La diagnosi è lucida e spietata. L’“età della globalizzazione” nasce lontano, con la mondializzazione fra il Quattrocento e il Cinquecento, ma è dopo l’89 del secolo scorso che la “tecnoeconomia” dispiega tutta la sua potenza e il mondo occidentale realizza “l’illusione di possedere l’universale”. Il capitalismo straripa, omogeneizza, standardizza. Fino a raggiungere gli odierni “eccessi del capitalismo finanziario”. Ed entra in crisi. Una gigantesca “poli-multi-mega-crisi”, un insieme di “molteplici crisi aggrovigliate interdipendenti e interferenti” che sono destinate a provocare “catastrofi a catena”. Crisi economica, ecologica, demografica, alimentare, urbana, cognitiva (cioè politica), di civiltà. Una “crisi planetaria” dell’umanesimo universalista, dell’identità individuale, del calcolo razionale, del “grande mito provvidenziale dell’Occidente”, cioè del Progresso.
E qui vengono in mente affinità strette con il pensiero di Franco Cassano (L’umiltà del male, Laterza, 2011) quando descrive “il nucleo mitologico costitutivo della modernità contemporanea” nel dominio assoluto del denaro, nel primato del profitto, nell’espansione incessante della tecnica.
Il Progresso indica prosperità e benessere e ha come motore lo “sviluppo” e la “crescita”. Due termini usati come sinonimi, nel contempo, “fine e mezzo l’uno dell’altro”. Gli individui sono così finiti per essere dominati da una logica puramente economica, dall’“idea fissa della crescita”.

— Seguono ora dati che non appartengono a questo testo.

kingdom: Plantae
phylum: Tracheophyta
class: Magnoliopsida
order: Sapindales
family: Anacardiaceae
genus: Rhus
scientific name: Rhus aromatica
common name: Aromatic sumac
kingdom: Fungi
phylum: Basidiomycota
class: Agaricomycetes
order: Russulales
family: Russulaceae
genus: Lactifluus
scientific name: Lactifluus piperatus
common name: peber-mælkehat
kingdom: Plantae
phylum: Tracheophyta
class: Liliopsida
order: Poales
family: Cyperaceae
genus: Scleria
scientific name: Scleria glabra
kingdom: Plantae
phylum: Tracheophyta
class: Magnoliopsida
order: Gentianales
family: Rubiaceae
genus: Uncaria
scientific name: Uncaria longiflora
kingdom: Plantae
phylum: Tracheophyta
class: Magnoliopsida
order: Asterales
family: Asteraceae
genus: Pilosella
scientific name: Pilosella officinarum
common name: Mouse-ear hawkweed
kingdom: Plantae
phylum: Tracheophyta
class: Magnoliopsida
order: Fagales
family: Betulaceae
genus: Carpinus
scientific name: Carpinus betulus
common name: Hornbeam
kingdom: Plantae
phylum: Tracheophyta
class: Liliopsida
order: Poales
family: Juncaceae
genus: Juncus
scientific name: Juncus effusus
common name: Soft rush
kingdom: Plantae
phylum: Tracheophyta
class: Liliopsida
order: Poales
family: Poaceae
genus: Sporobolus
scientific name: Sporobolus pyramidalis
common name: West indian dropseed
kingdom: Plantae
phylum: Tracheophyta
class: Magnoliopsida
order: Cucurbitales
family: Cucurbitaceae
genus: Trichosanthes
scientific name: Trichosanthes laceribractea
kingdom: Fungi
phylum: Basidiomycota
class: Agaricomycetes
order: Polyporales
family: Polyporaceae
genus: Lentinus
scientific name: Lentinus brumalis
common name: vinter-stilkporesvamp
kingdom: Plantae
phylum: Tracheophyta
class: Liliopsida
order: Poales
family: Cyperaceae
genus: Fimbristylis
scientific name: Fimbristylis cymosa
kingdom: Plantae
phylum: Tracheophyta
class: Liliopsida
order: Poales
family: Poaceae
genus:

Ma la crisi planetaria in cui siamo entrati e la rimozione delle sue cause dal discorso politico ci dicono che:  “Lo sviluppo ignora che le società occidentali sono in crisi per il fatto stesso del loro sviluppo. Questo sviluppo ha secreto un sottosviluppo intellettuale, psichico e morale”.
Una analisi che sembra non lasciare scampo, ma Morin la affronta con la forza della sua teoria della speranza che si fonda sulle virtù creative profonde dell’umanità generatrici di creatività, aspiranti all’armonia, capaci di grandi trasformazioni, di una “riforma del pensiero e della mente”, di una “Metamorfosi” generale.
Quasi per fugare il sospetto di astrattezza e fuga nel filosofico,che queste parole possono suscitare nel lettore, Morin si impegna in una elencazione puntuale e motivata delle riforme necessarie e possibili da attuate in tutti i campi e a tutti i livelli dell’agire sociale: economici e del lavoro, demografici e delle città, ecologici e  della medicina, delle istituzioni democratiche e della giustizia, della famiglia, dei giovani e degli anziani, dell’alimentazione e del consumo. Tante “vie” che potrebbero convergere verso “la Via” del miglioramento delle relazioni tra individui , fra gruppi, fra popoli.
Un libro che dovrebbe essere tenuto ben in vista sulla scrivania di quanti credono e sperano che la politica possa avere ancora un senso. La politica – ha scritto Morin – “priva di pensiero si è messa al rimorchio dell’economia” e “basta poco perche si degradi in carneficina”.